• _Activity_
In the material below, find each line holding the string "hello" and copy it.

• _Record set_

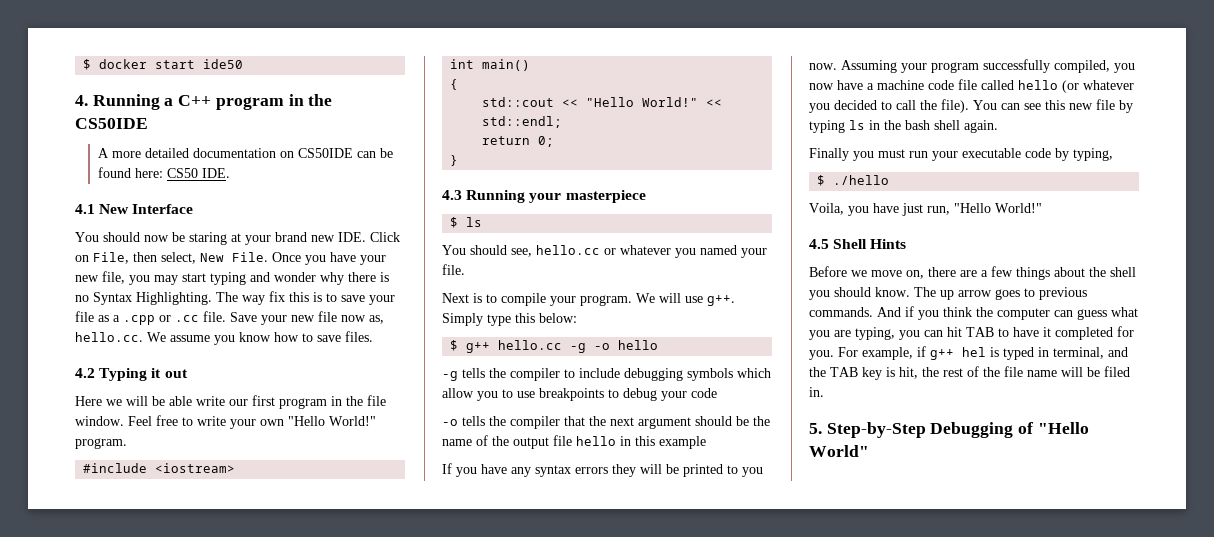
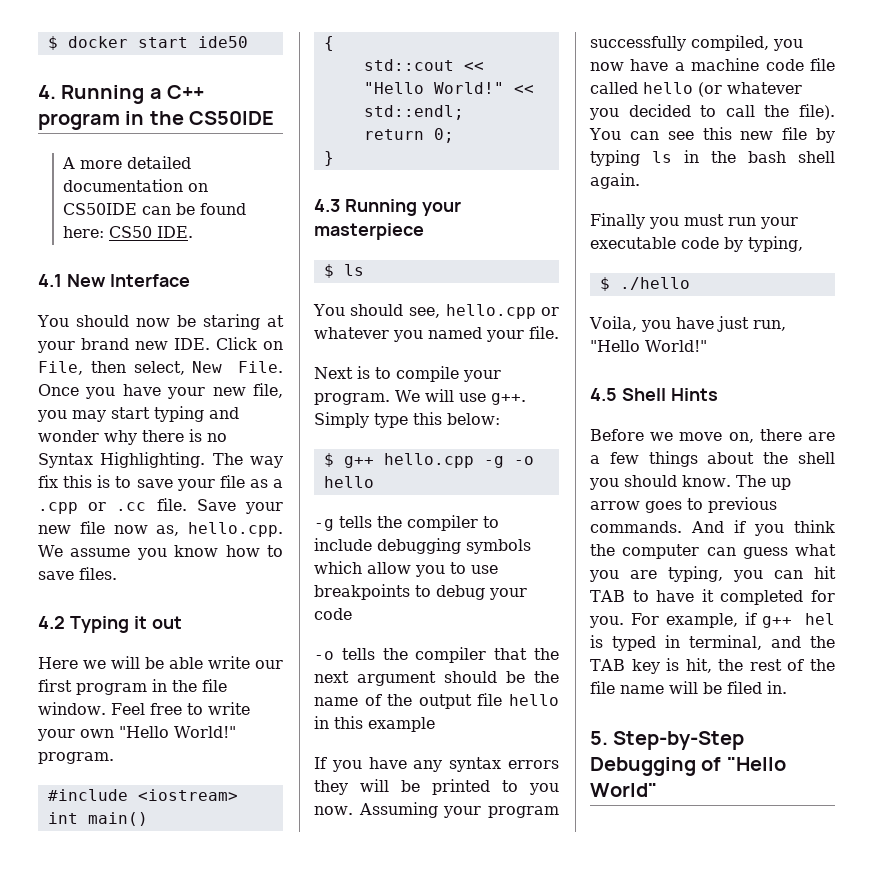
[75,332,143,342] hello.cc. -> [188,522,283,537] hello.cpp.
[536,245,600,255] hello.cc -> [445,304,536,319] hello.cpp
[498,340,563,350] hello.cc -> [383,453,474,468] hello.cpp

==

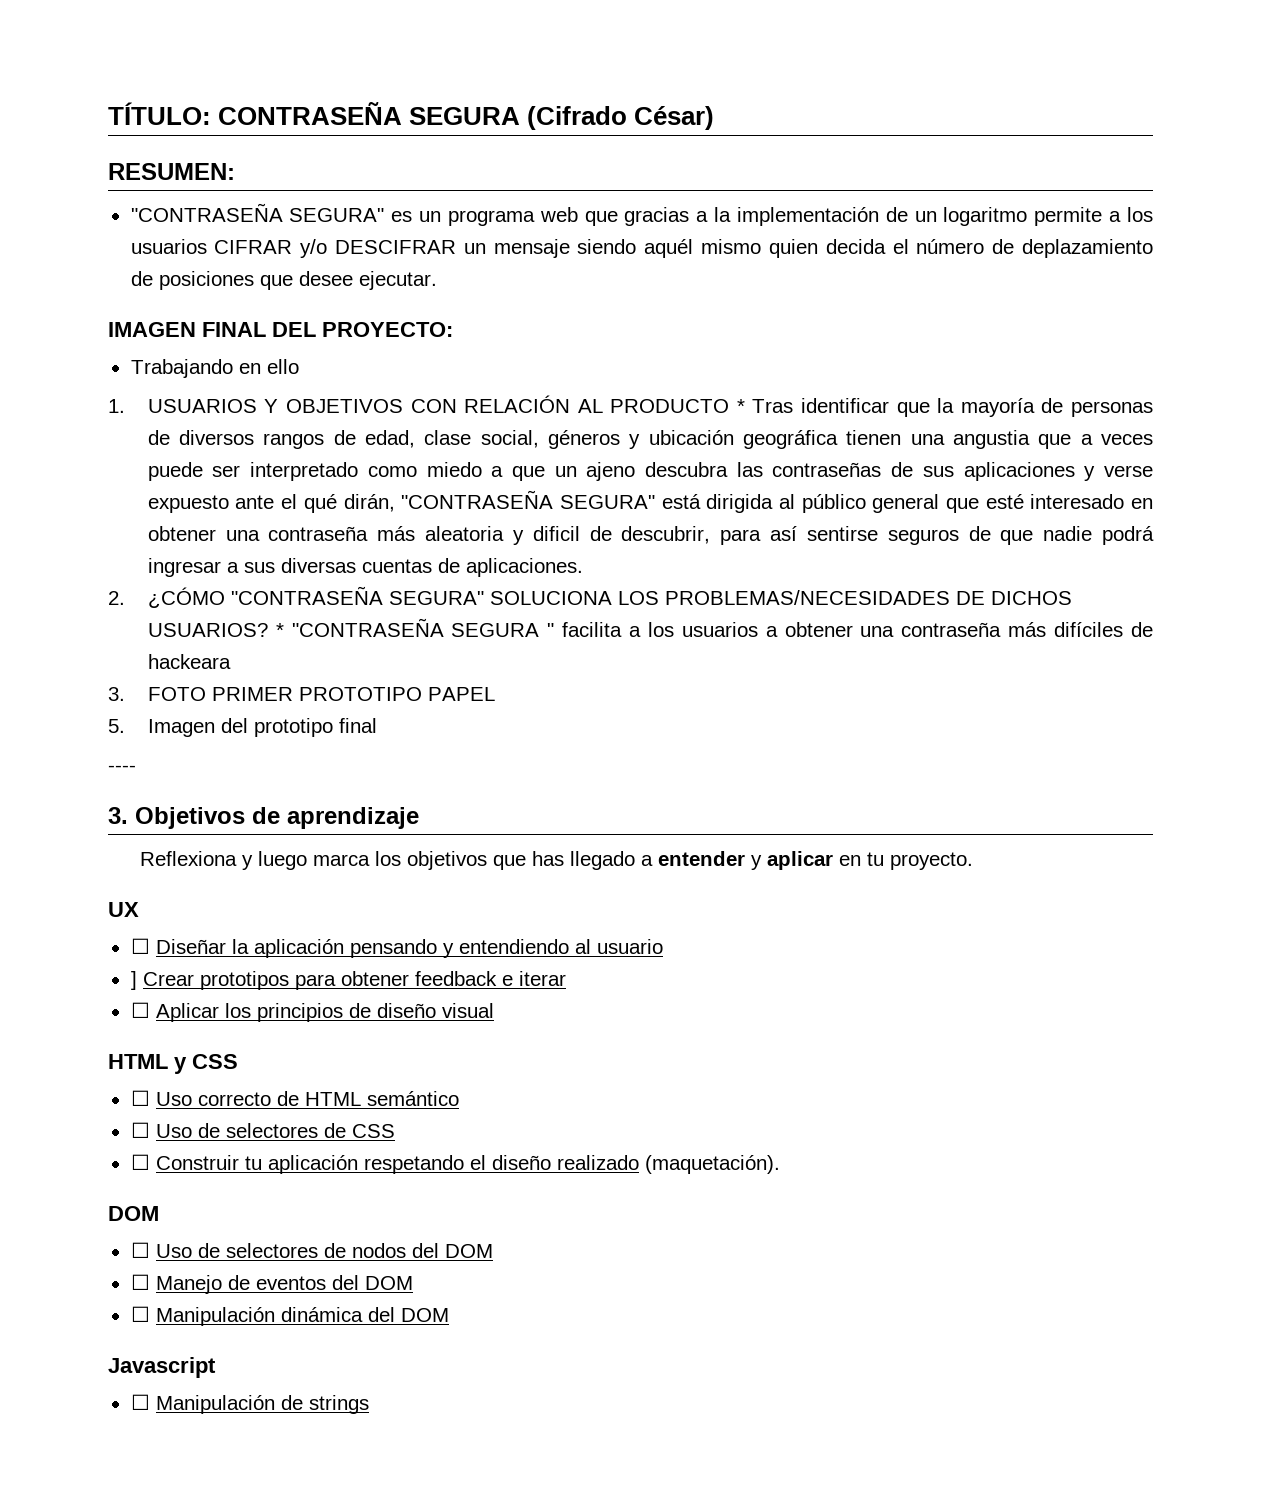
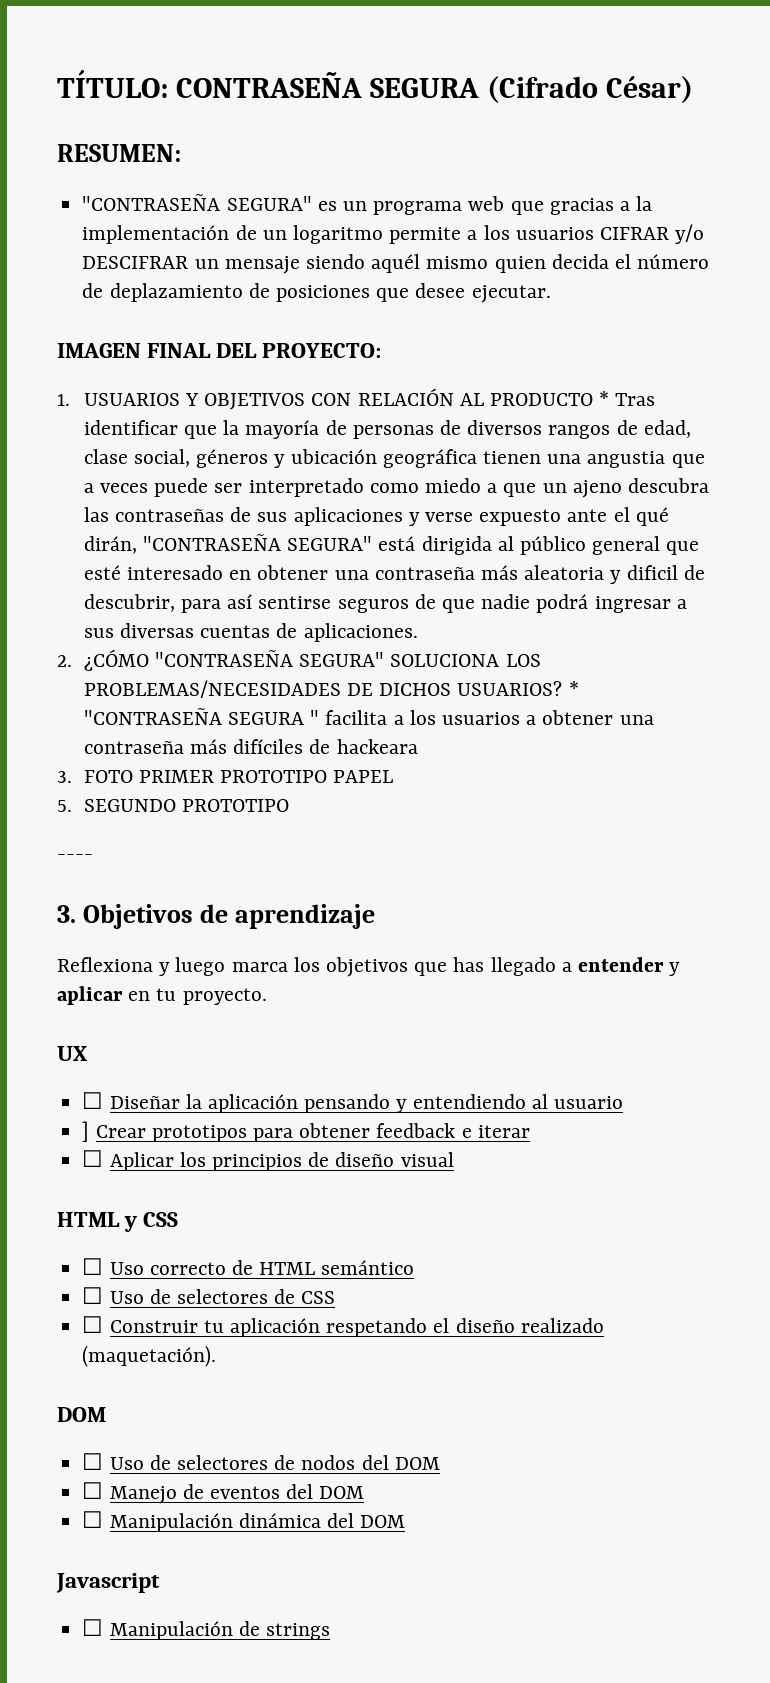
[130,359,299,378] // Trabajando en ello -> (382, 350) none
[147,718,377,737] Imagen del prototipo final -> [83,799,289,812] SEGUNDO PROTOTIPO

• _Answer box_
[75,332,143,342] hello.cc. -> [188,522,283,537] hello.cpp.
[536,245,600,255] hello.cc -> [445,304,536,319] hello.cpp
[498,340,563,350] hello.cc -> [383,453,474,468] hello.cpp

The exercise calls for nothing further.